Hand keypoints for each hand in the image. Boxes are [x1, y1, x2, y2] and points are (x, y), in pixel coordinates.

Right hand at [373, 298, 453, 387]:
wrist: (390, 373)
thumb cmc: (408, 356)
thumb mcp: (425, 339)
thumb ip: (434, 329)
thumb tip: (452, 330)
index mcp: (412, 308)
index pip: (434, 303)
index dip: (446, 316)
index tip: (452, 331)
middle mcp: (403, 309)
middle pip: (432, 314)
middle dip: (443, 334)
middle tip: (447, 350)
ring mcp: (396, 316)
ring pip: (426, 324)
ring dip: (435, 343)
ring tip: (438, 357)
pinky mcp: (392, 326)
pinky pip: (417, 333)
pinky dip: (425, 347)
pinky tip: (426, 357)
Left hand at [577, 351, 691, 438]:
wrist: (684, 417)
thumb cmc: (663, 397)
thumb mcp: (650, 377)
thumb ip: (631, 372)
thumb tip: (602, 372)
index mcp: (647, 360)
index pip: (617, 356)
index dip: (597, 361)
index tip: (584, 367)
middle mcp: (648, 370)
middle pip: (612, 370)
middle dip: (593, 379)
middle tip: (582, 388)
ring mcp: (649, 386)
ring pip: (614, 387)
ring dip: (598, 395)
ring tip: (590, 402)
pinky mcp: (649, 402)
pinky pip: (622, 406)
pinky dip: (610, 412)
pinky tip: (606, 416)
* * *
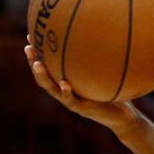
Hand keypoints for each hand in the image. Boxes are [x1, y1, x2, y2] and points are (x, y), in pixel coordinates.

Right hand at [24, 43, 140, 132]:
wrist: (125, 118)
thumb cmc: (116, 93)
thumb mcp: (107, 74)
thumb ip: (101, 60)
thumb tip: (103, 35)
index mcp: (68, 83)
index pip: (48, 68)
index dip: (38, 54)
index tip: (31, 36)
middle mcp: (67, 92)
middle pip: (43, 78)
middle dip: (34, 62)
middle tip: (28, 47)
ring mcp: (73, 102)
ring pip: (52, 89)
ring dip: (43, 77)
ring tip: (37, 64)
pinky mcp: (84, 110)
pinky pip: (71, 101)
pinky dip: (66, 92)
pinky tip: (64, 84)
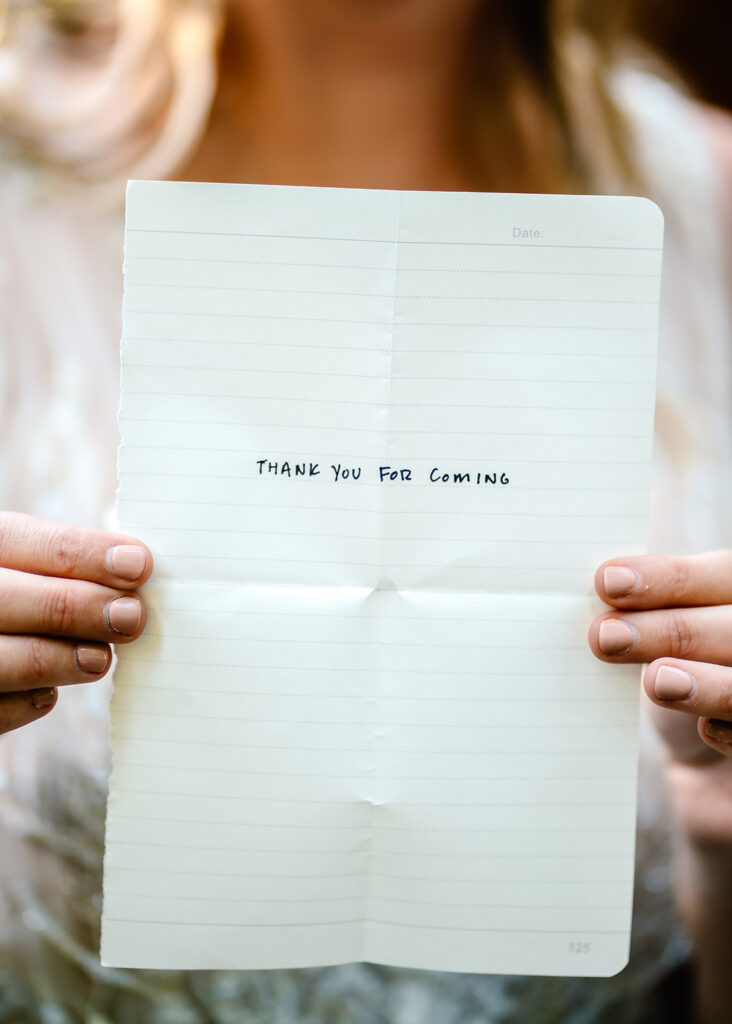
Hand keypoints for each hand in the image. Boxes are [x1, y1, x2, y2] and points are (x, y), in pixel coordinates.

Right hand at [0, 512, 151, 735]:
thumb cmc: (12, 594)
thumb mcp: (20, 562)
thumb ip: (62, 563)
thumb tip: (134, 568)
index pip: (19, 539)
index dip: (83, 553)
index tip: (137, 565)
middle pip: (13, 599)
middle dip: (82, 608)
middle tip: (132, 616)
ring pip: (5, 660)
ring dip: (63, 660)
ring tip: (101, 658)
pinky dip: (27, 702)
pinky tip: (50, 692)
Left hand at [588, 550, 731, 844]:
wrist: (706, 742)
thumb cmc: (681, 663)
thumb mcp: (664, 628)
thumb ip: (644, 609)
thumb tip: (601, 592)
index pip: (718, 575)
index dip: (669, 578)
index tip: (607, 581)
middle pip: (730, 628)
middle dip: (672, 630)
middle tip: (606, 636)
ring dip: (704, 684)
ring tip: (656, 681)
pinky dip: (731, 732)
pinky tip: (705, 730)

## TASK OBJECTIVE
In the listing above, find the line containing "index mcp: (412, 308)" and the line containing "thumb cmc: (663, 397)", then retype both and every line between them exactly, with nothing else.

## RESPONSE TO THE EXERCISE
index mcp: (412, 308)
index pip: (434, 303)
index dip: (446, 316)
index tip: (452, 331)
middle mcp: (403, 309)
middle pip: (432, 314)
middle dip: (443, 334)
middle tip: (447, 350)
ring mcp: (396, 316)
ring pip: (426, 324)
ring dip: (435, 343)
ring tip: (438, 357)
pinky mcp: (392, 326)
pinky pip: (417, 333)
pinky dip: (425, 347)
pinky tip: (426, 357)
Left hand at [577, 351, 691, 438]:
wrist: (684, 417)
thumb cmc: (663, 397)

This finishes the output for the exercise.